§ **TASKS**:
[a] According to the Lienhardt tribute, which Oxford pub stood in Plantation Road?
[b] Please print the Lienhardt tribute from "Godfrey’s gift" to "and former students." with no changes to the wording.

§ **SUPPLIED TEXT**:
Godfrey’s gift
Ronald Godfrey Lienhardt (“Thienydeng”)
Born 17 January 1921; died 9 November 1993
For Godfrey Lienhardt—"Thienydeng" as he was known among Muɔnyjang, the Dinka people of Sudan—the occasions of teaching and learning extended beyond his office in the Oxford Institute of Social Anthropology, beyond the seminar room and the library, to embrace his home in Bardwell Road and the public houses where he liked to spend his evenings, and, beyond these, the ever-extending global network of his current and former students.

Ronald Godfrey Lienhardt
In a lifetime of teaching Godfrey gained an extensive and devoted following of students; and later generations, including mine, benefited from the experience of their predecessors. When they came to visit, the meeting place, more often than not, would be one or another of the succession of north Oxford pubs frequented by Godfrey and his companions—by his brother Peter, also an anthropologist at the Institute, and their friends, the publisher, Dan Davin, and his wife, Winnie Davin. The locations included the Horse and Jockey in Woodstock Road, the Victoria Arms in Jericho, the Gardener’s Arms in Plantation Road, and an establishment of the same name in North Parade. These watering places became linked in a long-term transhumant cycle.

§ **DATASET CONTENT**:
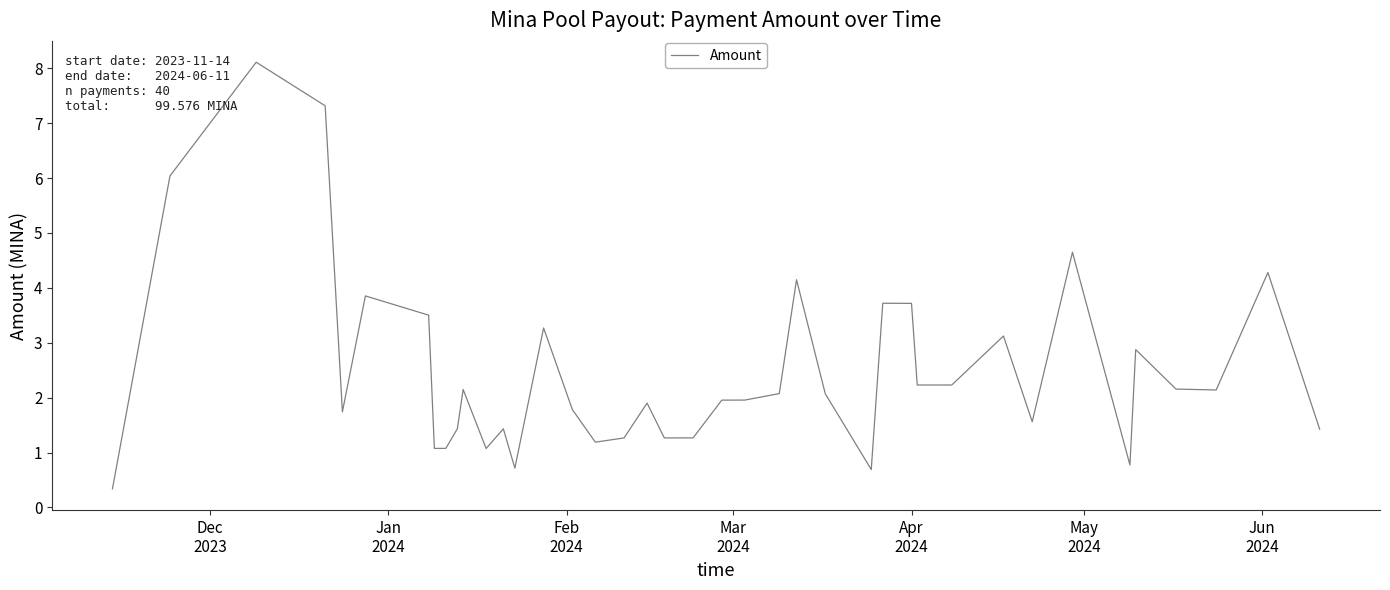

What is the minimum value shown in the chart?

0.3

§ **TASK ANSWERS**:
[a] The Gardener’s Arms.

[b]
Godfrey’s gift
Ronald Godfrey Lienhardt (“Thienydeng”)
Born 17 January 1921; died 9 November 1993
For Godfrey Lienhardt—"Thienydeng" as he was known among Muɔnyjang, the Dinka people of Sudan—the occasions of teaching and learning extended beyond his office in the Oxford Institute of Social Anthropology, beyond the seminar room and the library, to embrace his home in Bardwell Road and the public houses where he liked to spend his evenings, and, beyond these, the ever-extending global network of his current and former students.